RedHat OpenShift router sharding support
OpenShift router sharding allows distributing a set of routes among multiple OpenShift routers. By default, an OpenShift router selects all routes from all namespaces. In router sharding, labels are added to routes or namespaces and label selectors to routers for filtering routes. Each router shard selects only routes with specific labels that match its label selection parameters.
Citrix ADC supports OpenShift router sharding when you deploy it as an OpenShift router.
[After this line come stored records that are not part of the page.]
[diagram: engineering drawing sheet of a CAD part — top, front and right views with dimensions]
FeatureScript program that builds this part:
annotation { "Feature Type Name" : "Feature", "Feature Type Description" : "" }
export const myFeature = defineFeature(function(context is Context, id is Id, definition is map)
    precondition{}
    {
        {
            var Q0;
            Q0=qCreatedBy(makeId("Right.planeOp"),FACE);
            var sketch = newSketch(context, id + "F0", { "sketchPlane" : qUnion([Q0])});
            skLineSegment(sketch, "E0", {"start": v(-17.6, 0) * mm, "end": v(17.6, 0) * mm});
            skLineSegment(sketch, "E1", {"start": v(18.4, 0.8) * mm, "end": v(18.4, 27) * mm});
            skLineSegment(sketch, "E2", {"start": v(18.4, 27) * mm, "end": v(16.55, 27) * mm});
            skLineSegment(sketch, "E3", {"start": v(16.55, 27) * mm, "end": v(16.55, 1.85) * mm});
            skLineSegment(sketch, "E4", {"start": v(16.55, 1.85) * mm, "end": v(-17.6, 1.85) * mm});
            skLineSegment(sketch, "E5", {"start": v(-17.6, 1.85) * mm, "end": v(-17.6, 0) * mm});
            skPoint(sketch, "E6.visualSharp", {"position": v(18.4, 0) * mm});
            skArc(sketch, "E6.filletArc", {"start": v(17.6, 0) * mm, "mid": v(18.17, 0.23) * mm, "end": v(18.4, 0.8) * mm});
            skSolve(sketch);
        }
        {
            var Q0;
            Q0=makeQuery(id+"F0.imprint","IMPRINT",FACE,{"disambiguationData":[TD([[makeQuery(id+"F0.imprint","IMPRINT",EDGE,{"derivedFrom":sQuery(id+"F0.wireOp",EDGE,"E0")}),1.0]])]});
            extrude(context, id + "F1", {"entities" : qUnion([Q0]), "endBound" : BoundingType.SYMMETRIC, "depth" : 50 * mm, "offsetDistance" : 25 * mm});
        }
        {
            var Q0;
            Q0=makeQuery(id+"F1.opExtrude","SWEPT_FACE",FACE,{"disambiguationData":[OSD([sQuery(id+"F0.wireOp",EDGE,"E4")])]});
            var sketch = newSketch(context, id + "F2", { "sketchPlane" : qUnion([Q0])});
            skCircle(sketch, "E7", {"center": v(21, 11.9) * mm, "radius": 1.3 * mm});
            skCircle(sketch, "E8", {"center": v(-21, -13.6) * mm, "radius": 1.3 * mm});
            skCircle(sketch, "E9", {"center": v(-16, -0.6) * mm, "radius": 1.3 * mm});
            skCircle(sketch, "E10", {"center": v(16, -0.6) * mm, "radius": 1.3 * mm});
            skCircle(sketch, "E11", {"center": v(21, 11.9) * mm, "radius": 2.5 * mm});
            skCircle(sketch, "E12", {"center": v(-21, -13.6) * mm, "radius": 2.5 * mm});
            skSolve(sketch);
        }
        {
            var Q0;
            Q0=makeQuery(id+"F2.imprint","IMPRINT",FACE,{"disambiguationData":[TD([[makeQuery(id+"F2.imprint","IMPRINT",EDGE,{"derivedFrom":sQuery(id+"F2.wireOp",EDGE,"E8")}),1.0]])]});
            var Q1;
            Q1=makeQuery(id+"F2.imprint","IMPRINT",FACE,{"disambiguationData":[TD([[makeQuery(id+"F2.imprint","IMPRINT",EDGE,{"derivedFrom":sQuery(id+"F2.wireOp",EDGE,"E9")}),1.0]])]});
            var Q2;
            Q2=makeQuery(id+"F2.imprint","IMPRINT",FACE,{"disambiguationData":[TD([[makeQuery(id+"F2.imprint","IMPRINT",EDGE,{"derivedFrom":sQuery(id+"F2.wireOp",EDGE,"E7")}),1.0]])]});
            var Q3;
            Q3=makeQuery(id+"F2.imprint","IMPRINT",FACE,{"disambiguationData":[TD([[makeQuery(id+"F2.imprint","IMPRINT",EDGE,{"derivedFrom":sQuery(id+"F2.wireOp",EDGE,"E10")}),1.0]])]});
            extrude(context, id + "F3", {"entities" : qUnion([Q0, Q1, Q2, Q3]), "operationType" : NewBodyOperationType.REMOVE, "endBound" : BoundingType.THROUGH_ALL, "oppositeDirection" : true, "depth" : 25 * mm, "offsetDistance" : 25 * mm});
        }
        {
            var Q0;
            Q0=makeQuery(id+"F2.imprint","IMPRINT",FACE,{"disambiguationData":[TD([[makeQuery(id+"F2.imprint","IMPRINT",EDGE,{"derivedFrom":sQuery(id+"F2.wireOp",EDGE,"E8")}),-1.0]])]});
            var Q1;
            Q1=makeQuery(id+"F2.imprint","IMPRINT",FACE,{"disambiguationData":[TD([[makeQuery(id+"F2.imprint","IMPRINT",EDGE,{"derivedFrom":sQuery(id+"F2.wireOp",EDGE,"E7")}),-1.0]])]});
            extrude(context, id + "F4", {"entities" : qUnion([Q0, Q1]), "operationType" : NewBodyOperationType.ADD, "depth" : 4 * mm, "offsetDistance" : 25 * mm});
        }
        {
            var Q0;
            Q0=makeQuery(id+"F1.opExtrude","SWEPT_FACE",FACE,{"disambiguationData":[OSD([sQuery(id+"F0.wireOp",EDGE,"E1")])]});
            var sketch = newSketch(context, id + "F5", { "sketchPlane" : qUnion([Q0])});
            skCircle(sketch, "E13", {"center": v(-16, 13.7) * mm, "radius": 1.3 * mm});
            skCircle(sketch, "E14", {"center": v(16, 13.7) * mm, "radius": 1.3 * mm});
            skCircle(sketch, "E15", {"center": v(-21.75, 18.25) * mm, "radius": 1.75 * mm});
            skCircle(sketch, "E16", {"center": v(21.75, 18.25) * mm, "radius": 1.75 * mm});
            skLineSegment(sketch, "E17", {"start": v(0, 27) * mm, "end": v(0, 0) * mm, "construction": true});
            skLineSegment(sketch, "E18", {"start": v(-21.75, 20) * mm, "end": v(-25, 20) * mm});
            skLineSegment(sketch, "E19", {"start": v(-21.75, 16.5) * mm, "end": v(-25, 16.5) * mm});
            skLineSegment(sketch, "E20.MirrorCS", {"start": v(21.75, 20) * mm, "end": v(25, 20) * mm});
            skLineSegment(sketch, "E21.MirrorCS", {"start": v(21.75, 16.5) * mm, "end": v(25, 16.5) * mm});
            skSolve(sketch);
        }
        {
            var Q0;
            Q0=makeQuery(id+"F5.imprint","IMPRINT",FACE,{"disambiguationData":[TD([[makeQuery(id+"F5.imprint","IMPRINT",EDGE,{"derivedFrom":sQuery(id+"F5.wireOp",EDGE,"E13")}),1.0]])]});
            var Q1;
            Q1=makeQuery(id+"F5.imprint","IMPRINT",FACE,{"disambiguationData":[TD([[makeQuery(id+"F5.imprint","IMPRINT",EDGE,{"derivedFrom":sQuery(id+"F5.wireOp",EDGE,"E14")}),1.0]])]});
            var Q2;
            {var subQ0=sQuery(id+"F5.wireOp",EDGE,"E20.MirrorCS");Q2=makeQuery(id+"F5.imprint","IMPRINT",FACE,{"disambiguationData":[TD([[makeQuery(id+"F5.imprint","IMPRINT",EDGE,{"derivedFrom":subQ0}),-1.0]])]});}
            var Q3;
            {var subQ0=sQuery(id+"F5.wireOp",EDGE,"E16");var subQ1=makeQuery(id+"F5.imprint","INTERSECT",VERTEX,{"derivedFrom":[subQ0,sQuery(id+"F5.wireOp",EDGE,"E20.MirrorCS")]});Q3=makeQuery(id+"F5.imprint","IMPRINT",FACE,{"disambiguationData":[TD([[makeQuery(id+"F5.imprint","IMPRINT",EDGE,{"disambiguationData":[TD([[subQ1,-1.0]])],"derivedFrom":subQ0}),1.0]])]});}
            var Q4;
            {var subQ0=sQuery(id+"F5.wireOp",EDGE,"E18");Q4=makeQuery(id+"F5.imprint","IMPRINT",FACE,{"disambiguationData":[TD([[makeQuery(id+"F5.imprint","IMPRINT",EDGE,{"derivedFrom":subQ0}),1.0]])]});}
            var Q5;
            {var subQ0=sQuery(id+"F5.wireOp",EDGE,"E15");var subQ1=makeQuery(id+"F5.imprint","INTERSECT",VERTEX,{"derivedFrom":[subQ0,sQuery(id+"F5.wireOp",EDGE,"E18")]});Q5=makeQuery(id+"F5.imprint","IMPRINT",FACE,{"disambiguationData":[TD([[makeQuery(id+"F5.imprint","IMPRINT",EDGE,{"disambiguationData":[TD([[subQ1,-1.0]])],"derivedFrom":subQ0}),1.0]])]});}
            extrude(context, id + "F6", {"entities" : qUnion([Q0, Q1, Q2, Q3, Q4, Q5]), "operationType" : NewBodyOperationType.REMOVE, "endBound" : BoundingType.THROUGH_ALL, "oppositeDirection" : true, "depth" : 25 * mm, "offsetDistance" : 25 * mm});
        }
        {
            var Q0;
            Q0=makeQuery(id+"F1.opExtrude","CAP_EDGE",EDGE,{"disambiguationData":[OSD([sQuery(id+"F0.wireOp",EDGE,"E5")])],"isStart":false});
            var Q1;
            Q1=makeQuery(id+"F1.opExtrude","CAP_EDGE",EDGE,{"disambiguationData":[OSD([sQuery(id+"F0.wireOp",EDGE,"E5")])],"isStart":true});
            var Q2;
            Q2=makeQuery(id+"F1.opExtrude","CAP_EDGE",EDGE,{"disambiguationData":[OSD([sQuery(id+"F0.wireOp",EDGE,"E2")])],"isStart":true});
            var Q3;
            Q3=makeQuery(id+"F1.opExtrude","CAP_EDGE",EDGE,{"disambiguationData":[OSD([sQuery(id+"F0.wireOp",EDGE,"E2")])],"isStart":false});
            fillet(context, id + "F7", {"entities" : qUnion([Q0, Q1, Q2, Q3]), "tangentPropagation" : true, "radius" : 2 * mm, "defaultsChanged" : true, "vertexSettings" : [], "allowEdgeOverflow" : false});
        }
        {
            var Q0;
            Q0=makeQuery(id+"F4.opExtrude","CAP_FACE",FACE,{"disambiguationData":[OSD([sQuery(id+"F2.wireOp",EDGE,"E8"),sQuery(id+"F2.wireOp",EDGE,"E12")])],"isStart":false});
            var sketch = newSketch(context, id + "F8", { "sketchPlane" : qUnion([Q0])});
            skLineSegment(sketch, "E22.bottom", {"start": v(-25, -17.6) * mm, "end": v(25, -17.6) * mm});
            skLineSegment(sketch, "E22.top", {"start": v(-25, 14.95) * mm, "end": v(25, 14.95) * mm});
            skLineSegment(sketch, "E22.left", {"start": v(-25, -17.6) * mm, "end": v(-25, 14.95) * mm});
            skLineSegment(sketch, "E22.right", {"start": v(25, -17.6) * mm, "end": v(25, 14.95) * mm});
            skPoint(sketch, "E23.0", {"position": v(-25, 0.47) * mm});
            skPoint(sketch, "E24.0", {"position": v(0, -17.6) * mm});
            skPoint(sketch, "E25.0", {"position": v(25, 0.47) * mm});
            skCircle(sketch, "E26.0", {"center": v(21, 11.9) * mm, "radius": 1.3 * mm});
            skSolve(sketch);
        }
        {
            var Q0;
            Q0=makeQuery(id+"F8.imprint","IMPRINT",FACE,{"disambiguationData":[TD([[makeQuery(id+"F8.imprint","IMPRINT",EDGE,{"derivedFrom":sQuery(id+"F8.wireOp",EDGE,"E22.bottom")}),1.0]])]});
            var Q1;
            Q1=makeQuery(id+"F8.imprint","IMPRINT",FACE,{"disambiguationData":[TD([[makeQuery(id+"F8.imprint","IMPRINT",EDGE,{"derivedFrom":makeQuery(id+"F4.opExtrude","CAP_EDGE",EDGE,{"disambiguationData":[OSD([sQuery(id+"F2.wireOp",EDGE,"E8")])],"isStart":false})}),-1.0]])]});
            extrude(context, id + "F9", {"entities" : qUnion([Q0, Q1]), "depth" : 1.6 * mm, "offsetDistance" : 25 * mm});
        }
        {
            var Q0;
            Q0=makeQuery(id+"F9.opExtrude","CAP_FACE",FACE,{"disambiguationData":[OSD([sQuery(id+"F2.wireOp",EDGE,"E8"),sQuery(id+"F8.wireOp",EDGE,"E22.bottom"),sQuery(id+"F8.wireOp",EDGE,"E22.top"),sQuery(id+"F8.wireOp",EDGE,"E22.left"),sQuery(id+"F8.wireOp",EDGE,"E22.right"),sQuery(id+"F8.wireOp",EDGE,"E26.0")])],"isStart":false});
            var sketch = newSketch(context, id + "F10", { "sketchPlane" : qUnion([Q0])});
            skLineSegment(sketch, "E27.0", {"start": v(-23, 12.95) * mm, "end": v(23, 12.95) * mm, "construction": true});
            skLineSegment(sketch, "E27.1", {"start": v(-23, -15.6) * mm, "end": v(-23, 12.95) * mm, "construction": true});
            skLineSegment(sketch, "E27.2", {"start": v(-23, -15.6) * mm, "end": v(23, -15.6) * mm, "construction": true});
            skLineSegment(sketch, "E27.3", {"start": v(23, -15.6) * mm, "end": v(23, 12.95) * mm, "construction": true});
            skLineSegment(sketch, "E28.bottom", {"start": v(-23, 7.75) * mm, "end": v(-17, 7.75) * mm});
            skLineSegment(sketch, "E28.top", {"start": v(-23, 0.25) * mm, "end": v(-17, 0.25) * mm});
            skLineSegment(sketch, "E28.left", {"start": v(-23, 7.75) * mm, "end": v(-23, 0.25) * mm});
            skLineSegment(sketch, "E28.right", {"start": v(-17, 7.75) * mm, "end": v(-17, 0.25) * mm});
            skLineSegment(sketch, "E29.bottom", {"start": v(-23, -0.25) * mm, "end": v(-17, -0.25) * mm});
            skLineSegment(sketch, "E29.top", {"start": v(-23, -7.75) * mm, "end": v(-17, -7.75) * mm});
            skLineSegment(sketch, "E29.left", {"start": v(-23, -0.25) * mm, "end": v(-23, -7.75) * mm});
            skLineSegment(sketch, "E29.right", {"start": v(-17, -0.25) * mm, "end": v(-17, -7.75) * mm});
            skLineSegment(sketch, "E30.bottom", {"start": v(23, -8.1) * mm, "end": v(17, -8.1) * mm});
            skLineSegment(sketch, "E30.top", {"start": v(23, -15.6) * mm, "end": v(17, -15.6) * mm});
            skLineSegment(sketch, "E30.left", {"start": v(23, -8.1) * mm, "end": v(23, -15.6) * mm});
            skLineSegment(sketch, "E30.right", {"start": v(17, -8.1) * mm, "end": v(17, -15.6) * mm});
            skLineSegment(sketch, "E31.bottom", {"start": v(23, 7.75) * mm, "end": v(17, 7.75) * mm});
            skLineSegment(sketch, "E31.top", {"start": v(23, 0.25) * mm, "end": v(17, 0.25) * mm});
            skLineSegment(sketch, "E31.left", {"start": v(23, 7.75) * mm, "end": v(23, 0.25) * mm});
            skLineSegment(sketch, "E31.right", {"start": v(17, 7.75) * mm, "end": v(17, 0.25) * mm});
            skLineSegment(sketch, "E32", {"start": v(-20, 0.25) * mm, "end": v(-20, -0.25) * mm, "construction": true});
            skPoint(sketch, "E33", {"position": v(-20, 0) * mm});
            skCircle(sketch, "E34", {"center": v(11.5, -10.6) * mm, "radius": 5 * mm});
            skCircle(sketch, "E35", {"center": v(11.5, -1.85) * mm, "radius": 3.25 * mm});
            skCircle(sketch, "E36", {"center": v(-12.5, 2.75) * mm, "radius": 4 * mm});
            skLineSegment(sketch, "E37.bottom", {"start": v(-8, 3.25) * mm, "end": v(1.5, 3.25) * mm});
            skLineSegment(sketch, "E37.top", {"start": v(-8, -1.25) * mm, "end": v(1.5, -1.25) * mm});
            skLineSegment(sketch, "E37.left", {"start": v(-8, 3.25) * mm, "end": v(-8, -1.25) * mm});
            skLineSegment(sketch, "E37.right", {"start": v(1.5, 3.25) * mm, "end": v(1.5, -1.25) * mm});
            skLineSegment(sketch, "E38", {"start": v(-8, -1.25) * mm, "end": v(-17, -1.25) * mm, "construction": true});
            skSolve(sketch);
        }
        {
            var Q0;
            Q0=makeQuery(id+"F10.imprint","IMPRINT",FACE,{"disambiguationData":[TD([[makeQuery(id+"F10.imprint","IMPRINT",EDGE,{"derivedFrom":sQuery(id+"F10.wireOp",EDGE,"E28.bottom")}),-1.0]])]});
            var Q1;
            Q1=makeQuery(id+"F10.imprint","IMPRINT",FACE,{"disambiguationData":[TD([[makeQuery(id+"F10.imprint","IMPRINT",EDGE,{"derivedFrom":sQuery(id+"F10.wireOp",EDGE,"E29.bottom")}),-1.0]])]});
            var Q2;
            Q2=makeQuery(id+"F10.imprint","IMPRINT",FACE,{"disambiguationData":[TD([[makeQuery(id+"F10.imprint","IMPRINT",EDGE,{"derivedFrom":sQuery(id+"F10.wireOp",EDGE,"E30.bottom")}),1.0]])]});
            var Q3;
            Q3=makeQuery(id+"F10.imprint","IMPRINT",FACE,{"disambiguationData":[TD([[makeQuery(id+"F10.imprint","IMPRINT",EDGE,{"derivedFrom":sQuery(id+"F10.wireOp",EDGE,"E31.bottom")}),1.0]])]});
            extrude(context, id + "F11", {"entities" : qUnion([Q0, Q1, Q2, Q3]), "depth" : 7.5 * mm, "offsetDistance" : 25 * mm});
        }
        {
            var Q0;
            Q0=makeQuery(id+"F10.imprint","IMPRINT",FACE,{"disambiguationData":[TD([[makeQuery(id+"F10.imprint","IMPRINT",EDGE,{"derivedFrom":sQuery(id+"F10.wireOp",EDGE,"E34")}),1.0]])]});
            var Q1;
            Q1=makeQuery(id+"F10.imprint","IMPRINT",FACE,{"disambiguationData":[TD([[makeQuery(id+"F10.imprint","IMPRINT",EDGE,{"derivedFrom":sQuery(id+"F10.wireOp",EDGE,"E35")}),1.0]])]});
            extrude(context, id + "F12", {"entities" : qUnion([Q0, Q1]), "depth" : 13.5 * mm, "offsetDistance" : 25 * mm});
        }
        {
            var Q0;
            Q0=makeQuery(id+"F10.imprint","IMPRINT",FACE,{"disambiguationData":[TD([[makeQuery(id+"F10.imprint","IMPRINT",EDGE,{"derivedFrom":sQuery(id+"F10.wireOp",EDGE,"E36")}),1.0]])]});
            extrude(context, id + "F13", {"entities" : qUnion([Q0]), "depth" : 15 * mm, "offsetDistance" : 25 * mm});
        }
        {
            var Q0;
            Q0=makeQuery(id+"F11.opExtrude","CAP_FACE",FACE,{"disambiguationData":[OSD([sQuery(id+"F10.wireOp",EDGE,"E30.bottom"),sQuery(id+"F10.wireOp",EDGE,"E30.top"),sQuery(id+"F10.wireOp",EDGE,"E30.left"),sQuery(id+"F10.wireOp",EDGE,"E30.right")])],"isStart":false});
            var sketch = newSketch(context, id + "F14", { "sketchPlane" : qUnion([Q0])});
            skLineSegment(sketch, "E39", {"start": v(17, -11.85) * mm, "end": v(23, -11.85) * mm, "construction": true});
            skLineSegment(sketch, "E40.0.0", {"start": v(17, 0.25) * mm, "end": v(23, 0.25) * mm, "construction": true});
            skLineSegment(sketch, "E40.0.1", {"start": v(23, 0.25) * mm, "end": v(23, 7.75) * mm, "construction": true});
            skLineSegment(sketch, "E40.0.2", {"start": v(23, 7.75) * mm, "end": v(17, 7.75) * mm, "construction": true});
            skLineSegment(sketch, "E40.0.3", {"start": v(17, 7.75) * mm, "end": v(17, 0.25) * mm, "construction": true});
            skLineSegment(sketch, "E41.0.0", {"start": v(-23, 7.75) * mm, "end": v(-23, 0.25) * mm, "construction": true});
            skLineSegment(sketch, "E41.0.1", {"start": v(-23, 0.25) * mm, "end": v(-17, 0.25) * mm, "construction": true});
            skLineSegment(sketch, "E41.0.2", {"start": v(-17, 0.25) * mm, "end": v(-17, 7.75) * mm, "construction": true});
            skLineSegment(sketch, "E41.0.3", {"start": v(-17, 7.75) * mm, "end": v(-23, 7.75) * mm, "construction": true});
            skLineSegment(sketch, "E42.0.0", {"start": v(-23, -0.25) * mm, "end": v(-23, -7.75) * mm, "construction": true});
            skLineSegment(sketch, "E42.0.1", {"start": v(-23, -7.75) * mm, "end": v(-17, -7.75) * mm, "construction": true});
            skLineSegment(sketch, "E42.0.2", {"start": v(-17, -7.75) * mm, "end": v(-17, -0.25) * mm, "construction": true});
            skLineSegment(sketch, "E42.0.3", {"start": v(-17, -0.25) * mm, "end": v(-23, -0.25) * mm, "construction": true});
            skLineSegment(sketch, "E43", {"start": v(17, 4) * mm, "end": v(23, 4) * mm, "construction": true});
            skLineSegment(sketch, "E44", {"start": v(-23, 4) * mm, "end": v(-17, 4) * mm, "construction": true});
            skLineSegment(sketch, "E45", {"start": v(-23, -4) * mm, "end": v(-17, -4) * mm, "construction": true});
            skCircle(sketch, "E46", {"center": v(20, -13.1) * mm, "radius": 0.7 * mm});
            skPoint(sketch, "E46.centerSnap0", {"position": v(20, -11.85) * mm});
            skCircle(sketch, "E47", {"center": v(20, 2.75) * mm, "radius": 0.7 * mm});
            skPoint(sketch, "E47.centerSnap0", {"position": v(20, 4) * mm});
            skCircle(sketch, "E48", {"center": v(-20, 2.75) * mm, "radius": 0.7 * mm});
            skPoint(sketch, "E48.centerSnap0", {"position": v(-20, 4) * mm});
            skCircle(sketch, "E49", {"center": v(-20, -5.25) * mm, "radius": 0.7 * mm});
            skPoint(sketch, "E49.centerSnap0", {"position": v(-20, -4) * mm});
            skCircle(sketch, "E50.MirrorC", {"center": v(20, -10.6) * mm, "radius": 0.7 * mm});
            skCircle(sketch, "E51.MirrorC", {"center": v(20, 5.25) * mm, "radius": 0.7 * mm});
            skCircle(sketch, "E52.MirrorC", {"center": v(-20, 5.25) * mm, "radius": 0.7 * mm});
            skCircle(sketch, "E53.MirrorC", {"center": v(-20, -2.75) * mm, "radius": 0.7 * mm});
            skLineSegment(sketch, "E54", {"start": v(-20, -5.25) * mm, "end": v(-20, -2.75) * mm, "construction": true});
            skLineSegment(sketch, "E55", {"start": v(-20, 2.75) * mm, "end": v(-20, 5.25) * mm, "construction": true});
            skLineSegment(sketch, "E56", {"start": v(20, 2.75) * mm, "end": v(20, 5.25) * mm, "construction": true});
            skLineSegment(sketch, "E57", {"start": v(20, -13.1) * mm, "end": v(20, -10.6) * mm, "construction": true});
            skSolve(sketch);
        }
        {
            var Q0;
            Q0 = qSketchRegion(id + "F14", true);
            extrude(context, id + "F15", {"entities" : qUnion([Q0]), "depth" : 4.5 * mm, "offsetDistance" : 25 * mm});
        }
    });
For more information, see Deploy the Citrix ingress controller with OpenShift router sharding support.
Establish network connectivity between Kubernetes nodes and Ingress Citrix ADC using Citrix node controller
In Kubernetes environments, when you expose the services for external access through the Ingress device, to route the traffic into the cluster, you need to appropriately configure the network between the Kubernetes nodes and the Ingress device. Configuring the network is challenging as the pods use private IP addresses based on the CNI framework. Without proper network configuration, the Ingress device cannot access these private IP addresses. Also, manually configuring the network to ensure such reachability is cumbersome in Kubernetes environments.
Citrix provides a microservice called as Citrix k8s node controller that you can use to create the network between the cluster and the Ingress device. For more information, see Citrix node controller and Establish network between Kubernetes nodes and Ingress Citrix ADC using Citrix node controller.
Ability to match the ingress path
The Citrix ingress controller now provides an annotation ingress.citrix.com/path-match-method that you can use to define the Citrix ingress controller to consider the path string in the ingress path has prefix expression or as an exact match. For more information, see Annotations.
Ability to customize the prefix for Citrix ADC entities
By default, the Citrix ingress controller adds "k8s" as prefix to the Citrix ADC entities such as, content switching (CS) virtual server, load balancing (LB) virtual server and so on. You can now customize the prefix using the NS_APPS_NAME_PREFIX environment variable in the Citrix ingress controller deployment YAML file. You can use alphanumeric characters for the prefix and the prefix length should not exceed 8 characters.
Fixed issues
- Preconfigured certificates with "." in the certificate name is not supported. For example, hotdrink.cert.
- Citrix ingress controller fails to configure Citrix ADC if it is being deployed in standalone mode after rebooting Citrix ADC VPX.
Known issues
- Red Hat OpenShift support:
Automatic route configuration using the Citrix Ingress Controller (feature-node-watch) is not supported in OpenShift.
When you frequently modify the OpenShift route configuration, the Citrix ingress controller might crash with the following SSL exception: SSL: DECRYPTION_FAILED_OR_BAD_RECORD_MAC.
After modifying the OpenShift route configuration, applying those changes using the oc apply command does not work.
Workaround: Delete the existing OpenShift route and recreate the route.
- Rewrite policy CRD:
When you apply the rewrite policy CRD deployment file on the Kubernetes cluster, Citrix ingress controller requires 12 seconds to process the CRD deployment file.